Humanist Discussion Group, Vol. 5, No. 0580. Monday, 13 Jan 1992.

(1) Date: Tue, 7 Jan 1992 17:00 CST (19 lines)
From: FRAE141@utxvms.cc.utexas.edu
Subject: Re: 5.0567 Sidney (Family) Books; Metaphors & Legends

(2) Date: Fri, 3 Jan 1992 19:41:12 -0500 (25 lines)
From: warkent@epas.utoronto.ca (Germaine Warkentin)
Subject: "Deconstructing Europe"

(1) --------------------------------------------------------------------
Date: Tue, 7 Jan 1992 17:00 CST
From: FRAE141@utxvms.cc.utexas.edu
Subject: Re: 5.0567 Sidney (Family) Books; Metaphors & Legends (2/79)
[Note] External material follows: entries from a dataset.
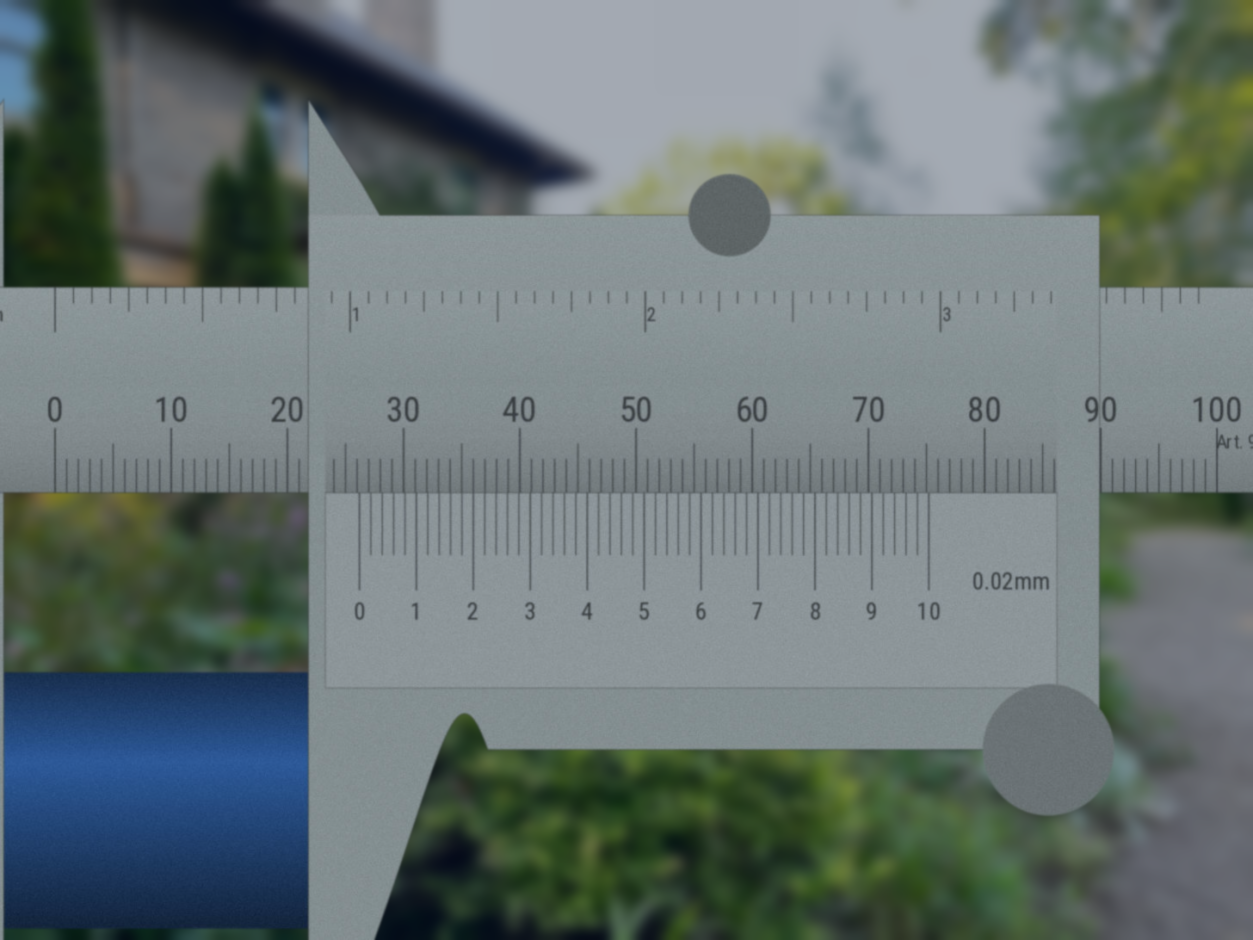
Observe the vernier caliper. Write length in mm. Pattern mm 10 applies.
mm 26.2
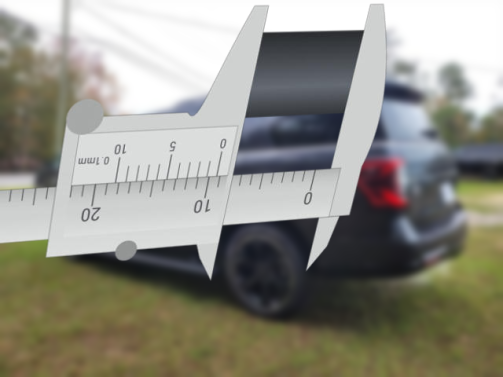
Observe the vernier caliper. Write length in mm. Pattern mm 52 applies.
mm 9.3
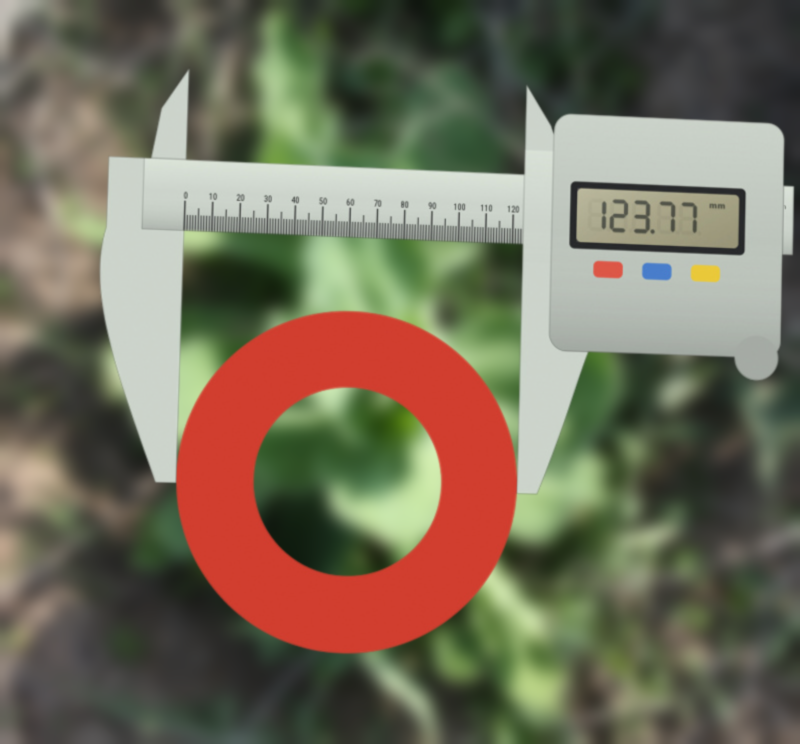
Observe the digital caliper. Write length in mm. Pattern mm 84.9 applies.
mm 123.77
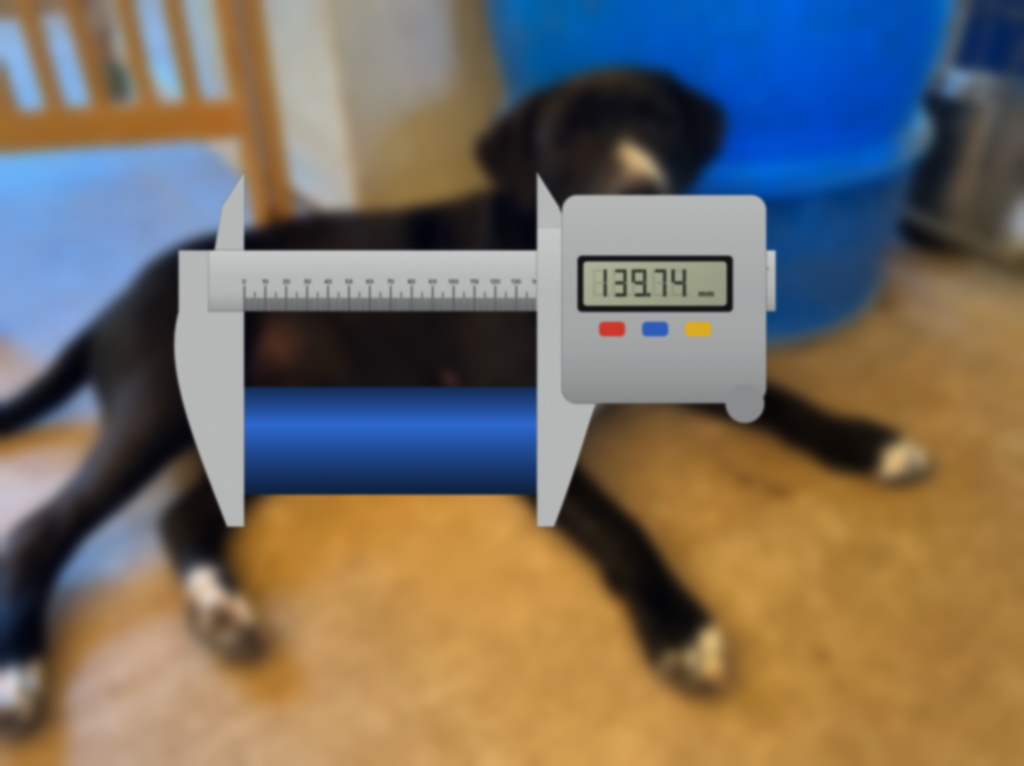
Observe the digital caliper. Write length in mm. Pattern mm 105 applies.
mm 139.74
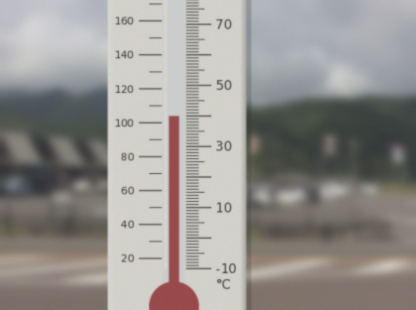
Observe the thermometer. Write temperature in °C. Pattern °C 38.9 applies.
°C 40
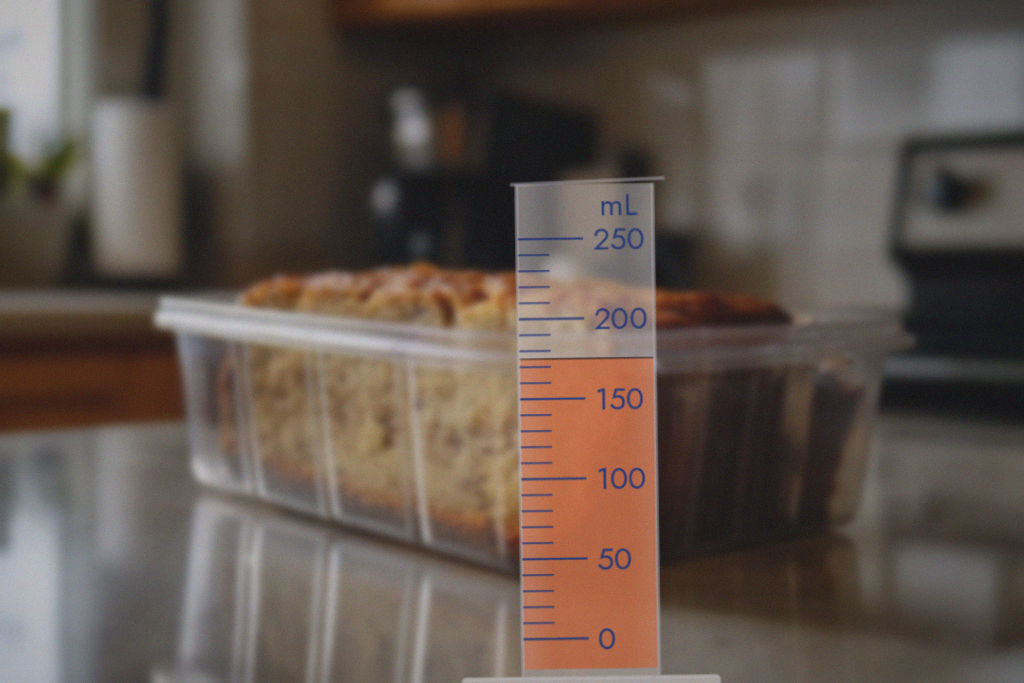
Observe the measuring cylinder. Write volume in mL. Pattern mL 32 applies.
mL 175
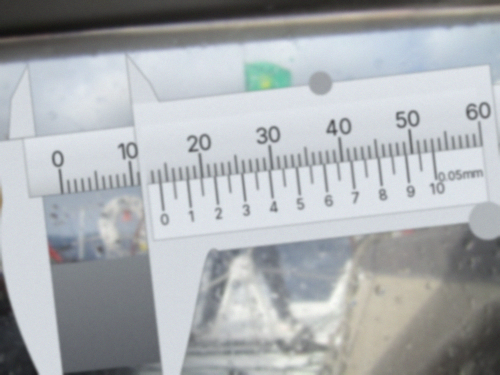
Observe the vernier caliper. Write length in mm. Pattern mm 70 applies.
mm 14.0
Could you treat us to a brief description of the Sidney bookplate, or other
library marks?

It is probably not worth following up, but both the Arsenal (a branch of the
BN) and the BN (Paris) have special cats. (card form) of sales catalogues.
(Correction: I THINK the BN has one; the fonds Q-10 [I think it is] has
little pre-1800, or at least the person who compiled the ledger -- in this
case -- only lists a few pre-1800, and mostly post-1800).

I write probably not worth following up because I think there would be
not very much non-French material. But who knows...

--Bob Dawson
UTx-Austin
(2) --------------------------------------------------------------37----
Date: Fri, 3 Jan 1992 19:41:12 -0500
From: warkent@epas.utoronto.ca (Germaine Warkentin)
Subject: "Deconstructing Europe"

Has anyone read J.G.A. Pocock's "Deconstructing Europe" in the mid-December
_London Review of Books_? A long, arduous, and totally brilliant analysis,
from the point of view of one of New Zealand's most distinguished
intellectuals, of the effect of the globalization of the market economy on
our concepts of self and society. Worth every minute you'll spend
reading it -- that is, if you are concerned about the problem of moral agency
in a post-modern world which finds such concepts somewhat inconvenient.
Unlike many of the extreme conservative critics of post-modernism,
Pocock is not motivated by nostalgia or institutional jealousy; he
simply feels himself at the end of a historical era whose values and
concerns he prizes deeply (his central image is that of Hegel's Owl of
Minerva, which flies only when civilizations have come to their end), and
his essay contemplates, in an elegaic mode, what a future with quite different
values and concerns may bring. He is not optimistic.